Support verifying JWT signatures, which use different encodings from ASN.1

[Nic0w]

Hi,

I have been trying to verify JSON Web Tokens' signature with webpki and it appears to be more complicated than it should be.

Quoting jwt.io :

JSON Web Tokens are an open, industry standard RFC7519 method for representing claims securely between two parties.

Mainly, JWT are used as part of authentication systems (OpenID Connect, OAuth2, ...) for Web applications, but not only.

RFC7515 (RFC for JSON Web Signature) describes how signature works for a JWT. Mainly, it states at page 45 (Appendix A, §3.1 that :

The result of the digital signature is the Elliptic Curve (EC) point (R, S), where R and S are unsigned integers.
[..]
The JWS Signature is the value R || S.

where || denotes the concatenation of two values.

Upon examination of ring's source code, it seems to me that this encoding method matches the expected input for *_FIXED signature algorithms. See function split_rs_fixed in ring.

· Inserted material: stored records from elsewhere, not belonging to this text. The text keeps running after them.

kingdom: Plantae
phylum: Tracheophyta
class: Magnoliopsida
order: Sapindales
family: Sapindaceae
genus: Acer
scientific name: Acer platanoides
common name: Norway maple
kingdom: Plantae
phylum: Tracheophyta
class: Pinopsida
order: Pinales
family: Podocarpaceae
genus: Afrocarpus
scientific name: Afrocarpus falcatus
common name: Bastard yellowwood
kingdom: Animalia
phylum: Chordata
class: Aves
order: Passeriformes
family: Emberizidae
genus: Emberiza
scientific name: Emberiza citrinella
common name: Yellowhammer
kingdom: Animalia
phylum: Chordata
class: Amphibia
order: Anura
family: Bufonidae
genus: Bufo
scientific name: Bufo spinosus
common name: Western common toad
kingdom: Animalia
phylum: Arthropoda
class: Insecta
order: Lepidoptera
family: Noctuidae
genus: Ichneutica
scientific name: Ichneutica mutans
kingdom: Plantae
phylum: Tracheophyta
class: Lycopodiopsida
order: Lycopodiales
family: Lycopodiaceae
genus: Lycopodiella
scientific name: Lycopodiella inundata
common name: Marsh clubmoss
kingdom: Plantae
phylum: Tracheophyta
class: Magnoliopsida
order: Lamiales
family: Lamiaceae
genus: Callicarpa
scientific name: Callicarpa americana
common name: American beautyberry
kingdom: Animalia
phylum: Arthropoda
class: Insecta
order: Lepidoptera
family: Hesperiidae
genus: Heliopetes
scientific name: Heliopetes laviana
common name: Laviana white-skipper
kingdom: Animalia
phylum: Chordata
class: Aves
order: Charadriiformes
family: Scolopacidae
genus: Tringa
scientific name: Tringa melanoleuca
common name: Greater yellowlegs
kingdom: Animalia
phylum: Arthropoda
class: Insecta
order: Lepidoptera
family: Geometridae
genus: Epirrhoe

However webpki only exposes the *_ASN1 version of such algorithms, meaning that one has to first encode R, S to a DER sequence of unsigned integers before trying to call verify_signature. That seems like a unnecessary step as it adds unneeded complexity. It is also prone to error if one is not familiar with DER encoding.

As such it would be nice if webpki would expose _FIXED versions of signature algorithms.

Thanks in advance,
Regards,

[briansmith]

I think we should:

1. Change SignatureAlgorithm like so:

pub struct SignatureAlgorithm {
    public_key_alg_id: AlgorithmIdentifier,
    signature_alg_id: AlgorithmIdentifier,
    verification_alg_asn1: &'static dyn signature::VerificationAlgorithm,
    verification_alg_fixed: &'static dyn signature::VerificationAlgorithm,
}

2. Rename EndEntityCert::verify_signature to verify_signature_asn1 and have it use the renamed verification_alg_asn1 during verification, and clarify the documentation about what format of signature this is for.
3. Add verify_signature_fixed that works analogously but which uses the new verification_alg_fixed field and document why format of signature this is for.

For RSA and ED25519 there would be no difference in the values of the _asn1 and _fixed fields.

WDYT?

[briansmith]

Also, I don't know if/where the JOSE specification says which EKU, KU, etc. should be used for such certificates, but presumably you also need a new API for building/verifying the certificate chain using the proper EKU, instead of the EKUs for TLS clients/servers.

[briansmith]

I've generalized this issue to be about adding JWT support. Here's what I expect to see from others before we make progress on this issue:

• Provide links to the parts of the JWT specifications that specify the extended key usage (EKU), key usage, and other aspects of a certificate that is to be used for JWT.
• Provide links to the parts of the JWT specifications that specify the forks of the signatures/keys.
• Test cases for all the signature algorithms that are to be supported, which include an actual JWT and the full certificate chain up to a (custom) root certificate.